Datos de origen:
········
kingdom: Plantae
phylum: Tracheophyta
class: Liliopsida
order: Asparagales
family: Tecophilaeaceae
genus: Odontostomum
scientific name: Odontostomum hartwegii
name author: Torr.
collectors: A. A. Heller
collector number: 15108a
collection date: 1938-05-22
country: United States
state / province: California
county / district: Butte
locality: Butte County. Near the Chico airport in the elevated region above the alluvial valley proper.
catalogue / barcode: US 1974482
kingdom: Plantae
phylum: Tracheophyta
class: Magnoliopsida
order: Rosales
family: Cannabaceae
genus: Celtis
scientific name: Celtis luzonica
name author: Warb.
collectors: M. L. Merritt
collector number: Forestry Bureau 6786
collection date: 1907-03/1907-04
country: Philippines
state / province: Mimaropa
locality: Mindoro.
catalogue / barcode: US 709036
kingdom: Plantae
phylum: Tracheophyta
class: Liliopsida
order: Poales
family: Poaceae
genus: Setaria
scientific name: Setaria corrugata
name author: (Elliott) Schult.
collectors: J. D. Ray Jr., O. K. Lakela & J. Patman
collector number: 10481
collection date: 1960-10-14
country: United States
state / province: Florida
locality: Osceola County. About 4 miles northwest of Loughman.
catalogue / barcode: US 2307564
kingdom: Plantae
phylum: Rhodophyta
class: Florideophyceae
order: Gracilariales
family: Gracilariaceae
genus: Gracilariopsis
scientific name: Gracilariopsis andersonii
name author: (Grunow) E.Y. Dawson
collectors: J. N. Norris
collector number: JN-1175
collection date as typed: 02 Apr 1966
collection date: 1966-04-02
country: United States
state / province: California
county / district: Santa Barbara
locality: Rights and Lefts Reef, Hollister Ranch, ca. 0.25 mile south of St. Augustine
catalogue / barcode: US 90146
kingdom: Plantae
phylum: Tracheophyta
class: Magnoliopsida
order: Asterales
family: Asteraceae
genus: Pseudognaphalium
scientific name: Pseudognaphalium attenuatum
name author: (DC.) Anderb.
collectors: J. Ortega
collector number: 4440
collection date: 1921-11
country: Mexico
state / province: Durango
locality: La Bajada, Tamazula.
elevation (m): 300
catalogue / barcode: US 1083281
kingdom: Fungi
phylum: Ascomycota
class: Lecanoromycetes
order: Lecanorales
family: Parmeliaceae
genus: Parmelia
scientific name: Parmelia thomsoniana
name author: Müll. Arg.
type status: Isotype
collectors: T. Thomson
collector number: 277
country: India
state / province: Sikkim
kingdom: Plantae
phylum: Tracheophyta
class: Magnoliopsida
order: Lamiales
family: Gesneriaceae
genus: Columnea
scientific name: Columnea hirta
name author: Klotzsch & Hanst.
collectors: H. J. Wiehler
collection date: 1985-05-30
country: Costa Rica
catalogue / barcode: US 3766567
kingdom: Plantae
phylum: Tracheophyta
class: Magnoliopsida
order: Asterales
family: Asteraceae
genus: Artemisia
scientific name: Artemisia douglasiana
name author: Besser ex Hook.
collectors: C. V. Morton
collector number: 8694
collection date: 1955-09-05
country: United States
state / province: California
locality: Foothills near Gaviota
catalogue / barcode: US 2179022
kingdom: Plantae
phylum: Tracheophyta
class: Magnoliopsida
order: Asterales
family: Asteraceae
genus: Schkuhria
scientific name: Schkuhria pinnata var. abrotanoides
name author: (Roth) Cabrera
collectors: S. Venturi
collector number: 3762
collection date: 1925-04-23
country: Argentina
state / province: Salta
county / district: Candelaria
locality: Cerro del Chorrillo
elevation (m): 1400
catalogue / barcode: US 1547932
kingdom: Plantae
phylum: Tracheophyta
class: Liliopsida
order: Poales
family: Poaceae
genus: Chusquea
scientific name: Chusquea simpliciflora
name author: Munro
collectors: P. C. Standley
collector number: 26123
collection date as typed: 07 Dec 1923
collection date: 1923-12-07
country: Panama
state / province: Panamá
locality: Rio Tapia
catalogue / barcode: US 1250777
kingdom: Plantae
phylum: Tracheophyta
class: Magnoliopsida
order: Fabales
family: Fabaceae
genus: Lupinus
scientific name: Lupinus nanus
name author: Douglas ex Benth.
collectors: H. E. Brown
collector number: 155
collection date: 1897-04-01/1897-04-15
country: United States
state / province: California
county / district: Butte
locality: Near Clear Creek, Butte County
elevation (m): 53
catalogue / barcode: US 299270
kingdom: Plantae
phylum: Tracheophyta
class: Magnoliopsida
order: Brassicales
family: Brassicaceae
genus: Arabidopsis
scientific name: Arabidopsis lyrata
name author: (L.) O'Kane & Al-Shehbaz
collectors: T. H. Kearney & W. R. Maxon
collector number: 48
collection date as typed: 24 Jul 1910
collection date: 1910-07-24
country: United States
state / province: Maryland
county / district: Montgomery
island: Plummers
········
- Haz esto -
Repite todas las líneas de los datos anteriores sin alterar nada.

- Tarea completada -
kingdom: Plantae
phylum: Tracheophyta
class: Liliopsida
order: Asparagales
family: Tecophilaeaceae
genus: Odontostomum
scientific name: Odontostomum hartwegii
name author: Torr.
collectors: A. A. Heller
collector number: 15108a
collection date: 1938-05-22
country: United States
state / province: California
county / district: Butte
locality: Butte County. Near the Chico airport in the elevated region above the alluvial valley proper.
catalogue / barcode: US 1974482
kingdom: Plantae
phylum: Tracheophyta
class: Magnoliopsida
order: Rosales
family: Cannabaceae
genus: Celtis
scientific name: Celtis luzonica
name author: Warb.
collectors: M. L. Merritt
collector number: Forestry Bureau 6786
collection date: 1907-03/1907-04
country: Philippines
state / province: Mimaropa
locality: Mindoro.
catalogue / barcode: US 709036
kingdom: Plantae
phylum: Tracheophyta
class: Liliopsida
order: Poales
family: Poaceae
genus: Setaria
scientific name: Setaria corrugata
name author: (Elliott) Schult.
collectors: J. D. Ray Jr., O. K. Lakela & J. Patman
collector number: 10481
collection date: 1960-10-14
country: United States
state / province: Florida
locality: Osceola County. About 4 miles northwest of Loughman.
catalogue / barcode: US 2307564
kingdom: Plantae
phylum: Rhodophyta
class: Florideophyceae
order: Gracilariales
family: Gracilariaceae
genus: Gracilariopsis
scientific name: Gracilariopsis andersonii
name author: (Grunow) E.Y. Dawson
collectors: J. N. Norris
collector number: JN-1175
collection date as typed: 02 Apr 1966
collection date: 1966-04-02
country: United States
state / province: California
county / district: Santa Barbara
locality: Rights and Lefts Reef, Hollister Ranch, ca. 0.25 mile south of St. Augustine
catalogue / barcode: US 90146
kingdom: Plantae
phylum: Tracheophyta
class: Magnoliopsida
order: Asterales
family: Asteraceae
genus: Pseudognaphalium
scientific name: Pseudognaphalium attenuatum
name author: (DC.) Anderb.
collectors: J. Ortega
collector number: 4440
collection date: 1921-11
country: Mexico
state / province: Durango
locality: La Bajada, Tamazula.
elevation (m): 300
catalogue / barcode: US 1083281
kingdom: Fungi
phylum: Ascomycota
class: Lecanoromycetes
order: Lecanorales
family: Parmeliaceae
genus: Parmelia
scientific name: Parmelia thomsoniana
name author: Müll. Arg.
type status: Isotype
collectors: T. Thomson
collector number: 277
country: India
state / province: Sikkim
kingdom: Plantae
phylum: Tracheophyta
class: Magnoliopsida
order: Lamiales
family: Gesneriaceae
genus: Columnea
scientific name: Columnea hirta
name author: Klotzsch & Hanst.
collectors: H. J. Wiehler
collection date: 1985-05-30
country: Costa Rica
catalogue / barcode: US 3766567
kingdom: Plantae
phylum: Tracheophyta
class: Magnoliopsida
order: Asterales
family: Asteraceae
genus: Artemisia
scientific name: Artemisia douglasiana
name author: Besser ex Hook.
collectors: C. V. Morton
collector number: 8694
collection date: 1955-09-05
country: United States
state / province: California
locality: Foothills near Gaviota
catalogue / barcode: US 2179022
kingdom: Plantae
phylum: Tracheophyta
class: Magnoliopsida
order: Asterales
family: Asteraceae
genus: Schkuhria
scientific name: Schkuhria pinnata var. abrotanoides
name author: (Roth) Cabrera
collectors: S. Venturi
collector number: 3762
collection date: 1925-04-23
country: Argentina
state / province: Salta
county / district: Candelaria
locality: Cerro del Chorrillo
elevation (m): 1400
catalogue / barcode: US 1547932
kingdom: Plantae
phylum: Tracheophyta
class: Liliopsida
order: Poales
family: Poaceae
genus: Chusquea
scientific name: Chusquea simpliciflora
name author: Munro
collectors: P. C. Standley
collector number: 26123
collection date as typed: 07 Dec 1923
collection date: 1923-12-07
country: Panama
state / province: Panamá
locality: Rio Tapia
catalogue / barcode: US 1250777
kingdom: Plantae
phylum: Tracheophyta
class: Magnoliopsida
order: Fabales
family: Fabaceae
genus: Lupinus
scientific name: Lupinus nanus
name author: Douglas ex Benth.
collectors: H. E. Brown
collector number: 155
collection date: 1897-04-01/1897-04-15
country: United States
state / province: California
county / district: Butte
locality: Near Clear Creek, Butte County
elevation (m): 53
catalogue / barcode: US 299270
kingdom: Plantae
phylum: Tracheophyta
class: Magnoliopsida
order: Brassicales
family: Brassicaceae
genus: Arabidopsis
scientific name: Arabidopsis lyrata
name author: (L.) O'Kane & Al-Shehbaz
collectors: T. H. Kearney & W. R. Maxon
collector number: 48
collection date as typed: 24 Jul 1910
collection date: 1910-07-24
country: United States
state / province: Maryland
county / district: Montgomery
island: Plummers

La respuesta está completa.